• **What is being asked**: Please output every line of the records below as a Markdown table with the columns Row and Line: number each line in Row and copy its text into Line. Leave out the blank lines and the pictures.
* Start Dataset content *
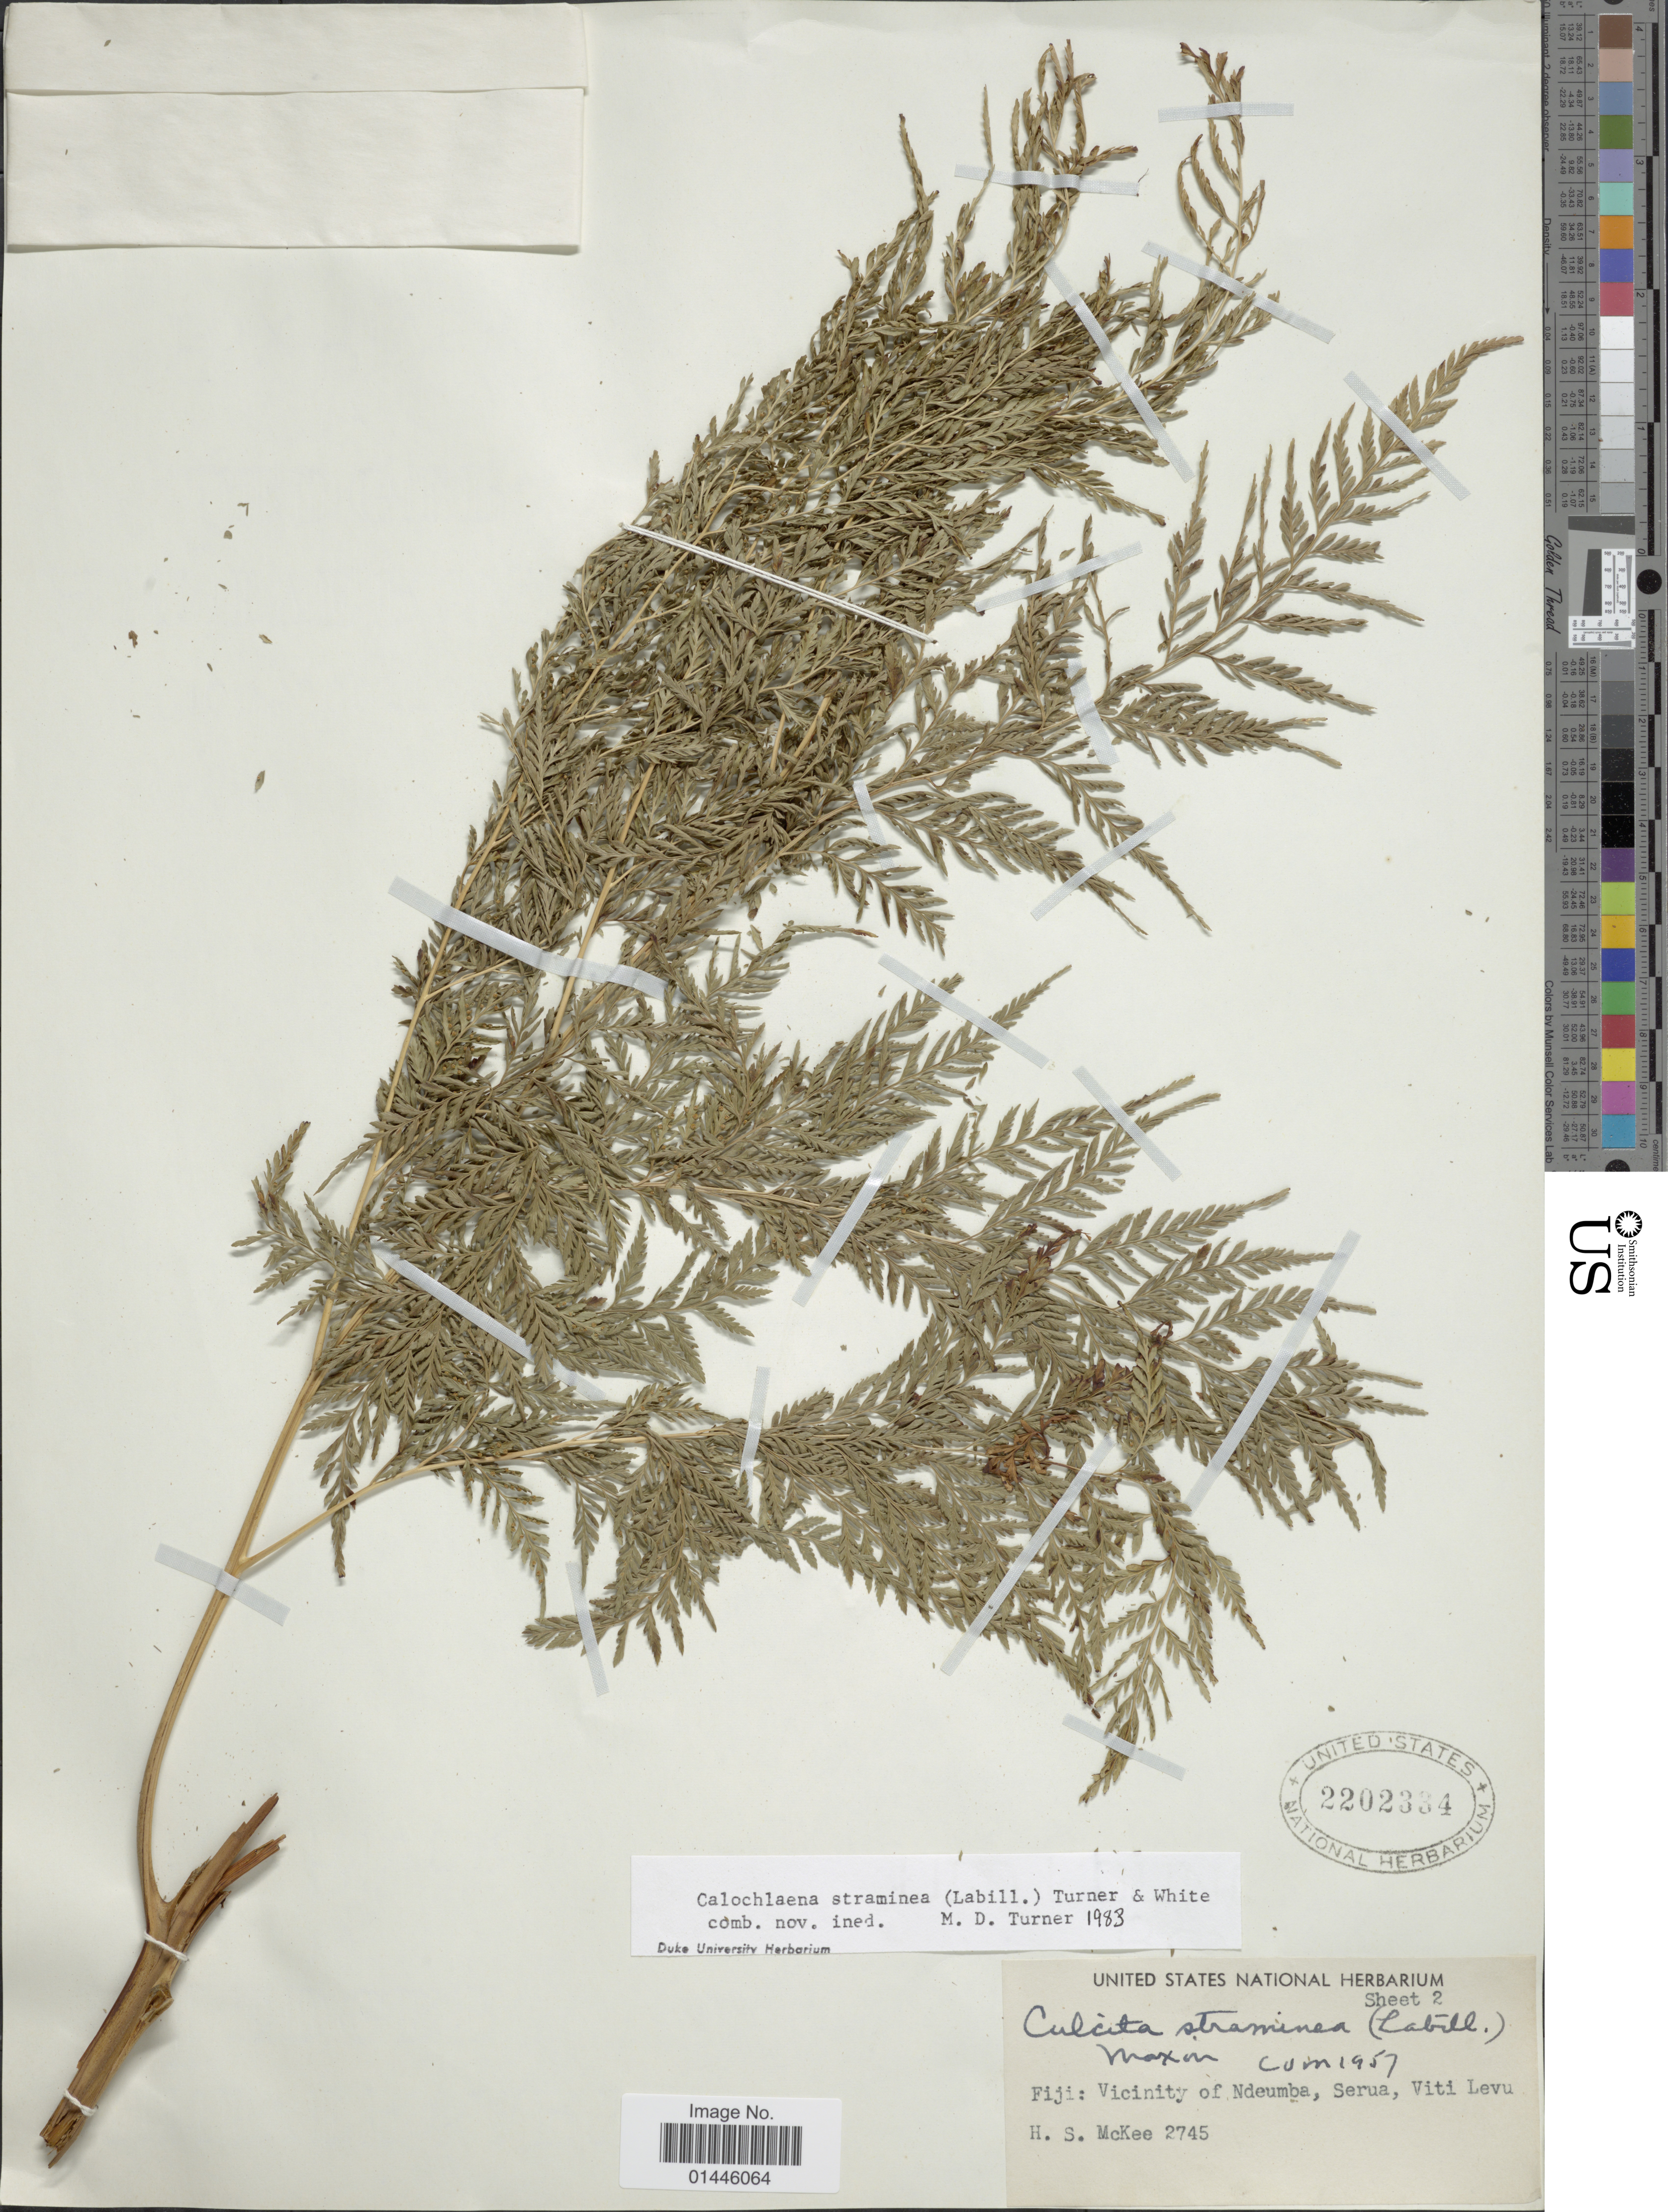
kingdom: Plantae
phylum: Tracheophyta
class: Polypodiopsida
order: Cyatheales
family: Dicksoniaceae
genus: Calochlaena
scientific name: Calochlaena straminea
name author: (Labill.) M.D. Turner & R.A. White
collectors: H. S. McKee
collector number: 2745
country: Fiji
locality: Vicinity of Ndeumba, Serua, Viti Levu.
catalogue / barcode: US 2202334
* End Dataset content *
• **Solution for this exercise**:
| Row | Line |
|---|---|
| 1 | kingdom: Plantae |
| 2 | phylum: Tracheophyta |
| 3 | class: Polypodiopsida |
| 4 | order: Cyatheales |
| 5 | family: Dicksoniaceae |
| 6 | genus: Calochlaena |
| 7 | scientific name: Calochlaena straminea |
| 8 | name author: (Labill.) M.D. Turner & R.A. White |
| 9 | collectors: H. S. McKee |
| 10 | collector number: 2745 |
| 11 | country: Fiji |
| 12 | locality: Vicinity of Ndeumba, Serua, Viti Levu. |
| 13 | catalogue / barcode: US 2202334 |